Bogut (17 rebounds) and Lee (11) both recorded double-doubles.
"It hasn't been a happy place around here," Bogut said. "A lot of guys are edgy right now, not in great moods because we haven't been playing good basketball. We responded well."
The Clippers (33-16) won each of their previous four games, but they did so over a six-day stretch leading into Thursday's contest.
They had one big run in them in their fifth game in seven nights, cutting a 54-35 deficit to 62-56 shortly before halftime. Shooting guard J.J. Redick sank two 3-pointers in the comeback.

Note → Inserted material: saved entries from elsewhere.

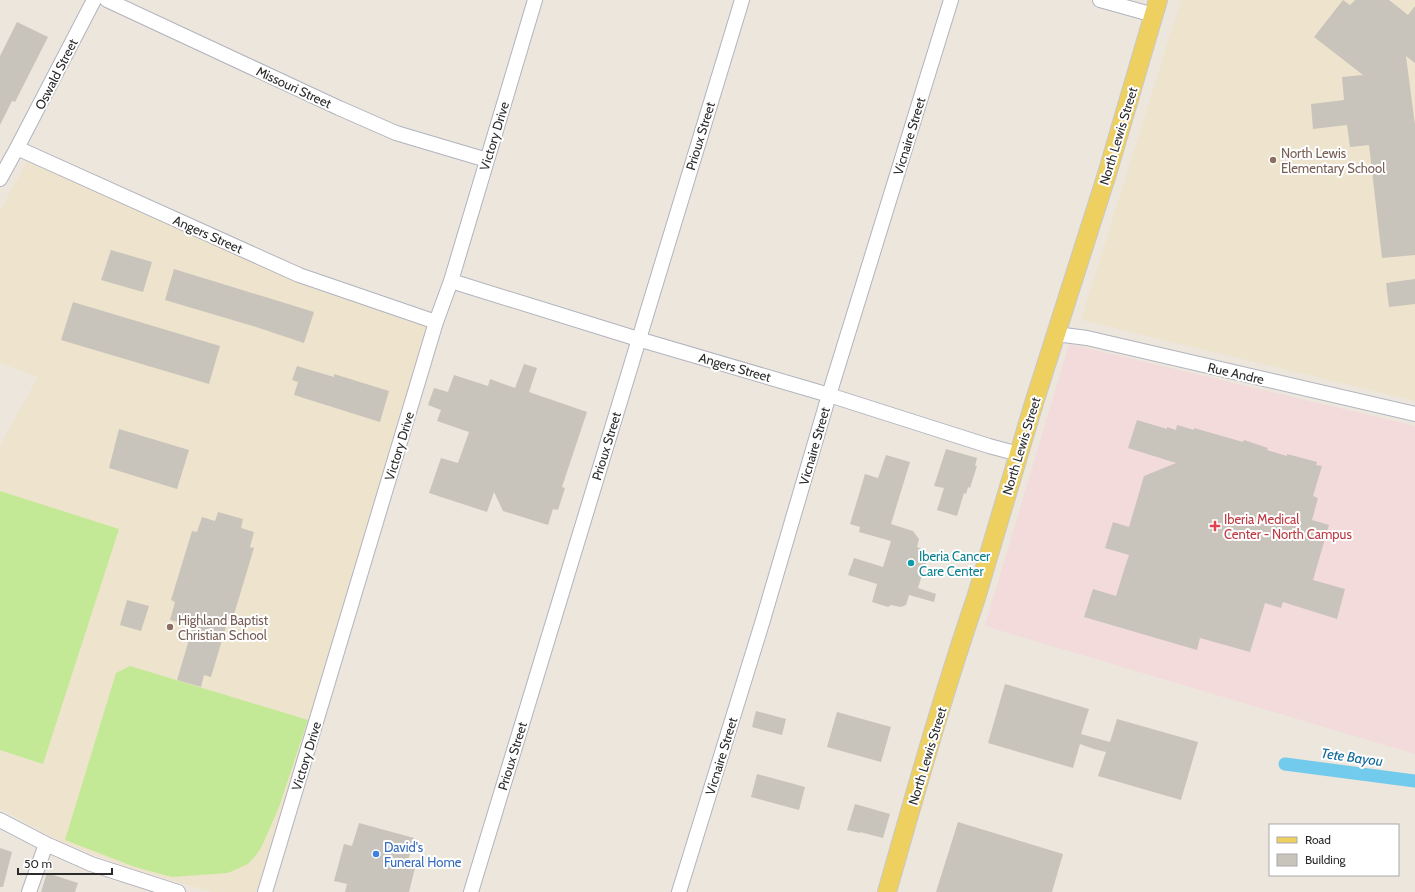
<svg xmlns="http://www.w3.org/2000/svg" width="1415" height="892" viewBox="0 0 1415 892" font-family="Cabin,sans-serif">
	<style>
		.education { fill: #eee3cd }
		.medical { fill: #f3dadb }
		.pitch { fill: #c4e996 }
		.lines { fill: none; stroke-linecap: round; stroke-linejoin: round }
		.canal { stroke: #72caec; stroke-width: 13 }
		.building { fill: #c8c4bb }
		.minor-casing { stroke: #b1b3be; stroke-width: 16 }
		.major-casing { stroke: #c8c8c8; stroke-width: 20 }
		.minor { stroke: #fff; stroke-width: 14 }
		.major { stroke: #eed060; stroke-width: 18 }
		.education-dot { fill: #8d6e63; stroke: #fff; stroke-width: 1.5 }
		.health-dot { fill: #e0444e; stroke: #fff; stroke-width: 1.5 }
		.culture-dot { fill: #0f9aa8; stroke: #fff; stroke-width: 1.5 }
		.shop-dot { fill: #3f7fe0; stroke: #fff; stroke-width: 1.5 }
		.labels { text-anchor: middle; stroke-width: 4; stroke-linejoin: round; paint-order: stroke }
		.street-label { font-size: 13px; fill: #2b2b2b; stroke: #fff }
		.education-label { font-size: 13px; fill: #785e54; stroke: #fff; text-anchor: start }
		.health-label { font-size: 13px; fill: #be3a42; stroke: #fff; text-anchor: start }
		.culture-label { font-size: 13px; fill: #0d838f; stroke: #fff; text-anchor: start }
		.shop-label { font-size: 13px; fill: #366cbe; stroke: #fff; text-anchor: start }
		.water-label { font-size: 14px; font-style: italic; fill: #10689a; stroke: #fff }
	</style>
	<rect width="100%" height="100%" fill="#ece6dd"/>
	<path class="education" d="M 1181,0 L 1415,0 L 1415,401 L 1081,320 Z
		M 27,161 L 256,262 L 436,322 L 256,892 L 212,892 L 129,868 L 64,843 L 0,809 L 0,445 L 38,377 L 0,363 L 0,211 Z"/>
	<path class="medical" d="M 1069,344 L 1415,426 L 1415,754 L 985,626 Z"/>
	<path class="pitch" d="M 0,491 L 119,529 L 43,764 L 0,750 Z
		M 130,666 L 308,720 L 279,807 L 262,846 L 257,854 L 248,864 L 228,873 L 172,877 L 135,867 L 65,840 L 116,673 Z"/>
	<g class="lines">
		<path class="canal" d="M 1285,764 L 1415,781"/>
	</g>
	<path class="building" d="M 1343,0 L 1350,5 L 1355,0 L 1389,0 L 1408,15 L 1415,6 L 1415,63 L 1406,56 L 1415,125 L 1415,255 L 1382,258 L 1369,145 L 1350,147 L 1347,125 L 1313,129 L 1311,104 L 1344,100 L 1342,77 L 1363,75 L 1314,37 Z
		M 17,22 L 48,37 L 15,102 L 12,101 L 0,125 L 0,56 Z
		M 111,250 L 152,262 L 143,292 L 101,280 Z
		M 174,269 L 314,312 L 304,343 L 256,327 L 165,300 Z
		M 1415,279 L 1415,304 L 1389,307 L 1386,283 Z
		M 73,302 L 220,346 L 209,384 L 61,340 Z
		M 524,364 L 537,368 L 529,392 L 587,412 L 562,487 L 565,488 L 558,510 L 553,509 L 548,525 L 503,511 L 494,492 L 487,512 L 429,493 L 441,458 L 458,463 L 469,432 L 437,421 L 441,410 L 428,405 L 434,388 L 448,392 L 454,375 L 488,386 L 490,379 L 515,388 Z
		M 297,366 L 334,377 L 334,374 L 389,391 L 380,422 L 294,395 L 298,382 L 292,380 Z
		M 1137,420 L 1167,429 L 1167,427 L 1176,430 L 1177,425 L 1194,430 L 1194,428 L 1243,442 L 1244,440 L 1268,448 L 1267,450 L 1287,456 L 1287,454 L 1317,462 L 1316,465 L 1322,466 L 1313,496 L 1318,498 L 1312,520 L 1329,525 L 1313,580 L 1345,589 L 1337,619 L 1283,602 L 1281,608 L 1265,603 L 1250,652 L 1200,638 L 1197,650 L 1084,617 L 1093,589 L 1116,596 L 1124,570 L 1129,555 L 1105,548 L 1113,522 L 1129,527 L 1144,476 L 1176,463 L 1128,448 Z
		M 119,429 L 189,450 L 177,489 L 109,468 Z
		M 946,449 L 977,458 L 975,466 L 977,466 L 970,488 L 968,487 L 966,494 L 964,493 L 957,516 L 937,510 L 944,488 L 934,486 Z
		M 886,455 L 910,462 L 891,524 L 913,531 L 919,539 L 917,547 L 924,550 L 922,558 L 927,559 L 918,588 L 936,594 L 934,602 L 909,595 L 906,605 L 901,607 L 891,605 L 888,607 L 872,602 L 877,584 L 848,575 L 854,558 L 883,567 L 891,541 L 859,532 L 860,527 L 850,524 L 865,474 L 878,478 Z
		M 218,512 L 243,519 L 241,528 L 254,532 L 250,547 L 254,548 L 232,621 L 228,620 L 211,677 L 204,675 L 201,687 L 177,680 L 193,626 L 170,620 L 175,602 L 171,600 L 192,531 L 197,532 L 202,517 L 215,521 Z
		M 127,600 L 149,606 L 141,631 L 120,625 Z
		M 1005,684 L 1089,709 L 1081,734 L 1110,742 L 1117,719 L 1198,742 L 1181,800 L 1098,776 L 1106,752 L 1094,749 L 1080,744 L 1073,768 L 988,743 Z
		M 756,711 L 786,719 L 782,735 L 752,727 Z
		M 837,712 L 891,727 L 881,762 L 827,747 Z
		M 757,774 L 805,787 L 799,810 L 751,797 Z
		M 855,804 L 890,814 L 883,838 L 860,832 L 860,833 L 847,830 Z
		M 958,822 L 1063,854 L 1052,892 L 936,892 Z
		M 359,823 L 414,838 L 408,861 L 416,864 L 409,892 L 345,892 L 347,884 L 334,881 L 344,844 L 352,846 Z
		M 0,848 L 12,852 L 3,887 L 0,887 Z
		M 47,873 L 78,883 L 75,892 L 41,892 Z"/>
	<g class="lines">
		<defs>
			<path id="minor" d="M 107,0 L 339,108 L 396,133 L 487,160
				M 1100,0 L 1154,15
				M 17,148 L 299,275 L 436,322
				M 0,179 L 17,148 L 94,0
				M 451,281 L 638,339 L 829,395 L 989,446 L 1019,454
				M 1056,334 L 1087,338 L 1415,414
				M 0,820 L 46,844 L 91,864 L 178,892
				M 29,892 L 46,844
				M 265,892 L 436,322 L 451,281 L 535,0
				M 471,892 L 742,0
				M 679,892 L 763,620 L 829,395 L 951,0"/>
			<path id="major" d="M 887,892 C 915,794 943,694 976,598 L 1034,403 L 1107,174 L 1158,0"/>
		</defs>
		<use href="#minor" class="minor-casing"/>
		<use href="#major" class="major-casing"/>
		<use href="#minor" class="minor"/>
		<use href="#major" class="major"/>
	</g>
	<g class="education-dot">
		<circle cx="1273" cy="160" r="4"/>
		<circle cx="170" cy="627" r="4"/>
	</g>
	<path class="health-dot" d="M1213 520h4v4h4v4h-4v4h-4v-4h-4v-4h4z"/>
	<circle class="culture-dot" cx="911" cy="563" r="4"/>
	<circle class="shop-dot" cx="376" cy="854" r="4"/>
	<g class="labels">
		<g class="street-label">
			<text transform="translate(56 74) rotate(-63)" y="5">Oswald Street</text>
			<text transform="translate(294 87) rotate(25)" y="5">Missouri Street</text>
			<text transform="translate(494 136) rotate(-73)" y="5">Victory Drive</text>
			<text transform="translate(700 136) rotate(-73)" y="5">Prioux Street</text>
			<text transform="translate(909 136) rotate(-73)" y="5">Vicnaire Street</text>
			<text transform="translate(1118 136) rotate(-73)" y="5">North Lewis Street</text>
			<text transform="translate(208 234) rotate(24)" y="5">Angers Street</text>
			<text transform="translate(735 367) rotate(16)" y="5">Angers Street</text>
			<text transform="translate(1236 373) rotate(13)" y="5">Rue Andre</text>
			<text transform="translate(399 446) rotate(-73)" y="5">Victory Drive</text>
			<text transform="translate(606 446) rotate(-73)" y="5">Prioux Street</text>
			<text transform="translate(814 446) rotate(-74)" y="5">Vicnaire Street</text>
			<text transform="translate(1021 446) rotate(-73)" y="5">North Lewis Street</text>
			<text transform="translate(306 756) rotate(-73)" y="5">Victory Drive</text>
			<text transform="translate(512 756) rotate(-73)" y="5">Prioux Street</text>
			<text transform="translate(721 756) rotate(-73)" y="5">Vicnaire Street</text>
			<text transform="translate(927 756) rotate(-73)" y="5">North Lewis Street</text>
		</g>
		<g class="education-label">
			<text x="1281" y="158">North Lewis<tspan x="1281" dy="15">Elementary School</tspan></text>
			<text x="178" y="625">Highland Baptist<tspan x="178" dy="15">Christian School</tspan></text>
		</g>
		<g class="health-label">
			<text x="1224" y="524">Iberia Medical<tspan x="1224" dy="15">Center - North Campus</tspan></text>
		</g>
		<g class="culture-label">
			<text x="919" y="561">Iberia Cancer<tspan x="919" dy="15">Care Center</tspan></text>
		</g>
		<g class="shop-label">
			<text x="384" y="852">David's<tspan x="384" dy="15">Funeral Home</tspan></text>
		</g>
		<g class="water-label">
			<text transform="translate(1352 757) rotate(8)" y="5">Tete Bayou</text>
		</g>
	</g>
	<rect x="1269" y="824" width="130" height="52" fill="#ffffff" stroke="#aaaaaa"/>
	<rect x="1277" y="837" width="20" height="6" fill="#eed060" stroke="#aaaaaa"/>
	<text x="1305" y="844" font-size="12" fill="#2b2b2b">Road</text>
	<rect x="1277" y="854" width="20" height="12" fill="#c8c4bb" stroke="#aaaaaa"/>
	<text x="1305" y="864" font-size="12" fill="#2b2b2b">Building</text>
	<path d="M18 868v6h94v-6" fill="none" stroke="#2b2b2b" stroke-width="2"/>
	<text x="24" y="868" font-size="12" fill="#2b2b2b" stroke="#ffffff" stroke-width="3" paint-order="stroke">50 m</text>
</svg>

The Clippers, down by eight at the half, came back from the break as flat as they were to start the game, watching Golden State run off to a 90-67 lead from which Los Angeles could not recover. The visitors missed 14 of 15 shots in the third period.
"We couldn't make a shot," Clippers coach Doc Rivers said. "It was one of those nights. Bad night for us, good night for Golden State."
Redick had the Clippers' only basket of the third quarter, a 3-pointer that came 6:23 into the period. Getting six points from Lee, the Warriors turned a 64-56 halftime advantage into an 80-58 blowout by that point.
"It was a tough game coming into it. We knew that," Rivers said of the busy schedule. "I told the coaches before (the Washington game on Wednesday) that if we can win one of these two, I'd be very happy. We just didn't have it. We had nothing."
The Clippers beat the Wizards 110-103 on Wednesday at Staples Center.
All-Star power forward Blake Griffin had 27 points Thursday for the Clippers, who lost for the 15th time in their past 17 visits to Oakland. Griffin scored 20 of his points in the first half.
Point guard Darren Collison added a season-high 22 points, and Redick scored 12 on four 3-pointers in the losing effort. Center DeAndre Jordan grabbed 20 rebounds to complement nine points.
The game featured none of the extracurriculars that marred Golden State's 105-103 home win over the Clippers on Christmas night. That contest included two ejections, two flagrant fouls and three technical fouls.
The Warriors never trailed Thursday, jumping out to an 11-point lead in the first quarter behind a combined 16 points and 10 rebounds from frontcourt mates Lee and Bogut.
Golden State's reserves, led by Barnes, Speights and guard Jordan Crawford, contributed 18 second-quarter points as the Warriors built as much as a 19-point lead.
Los Angeles got as close as six before halftime but never closer than eight in the second half.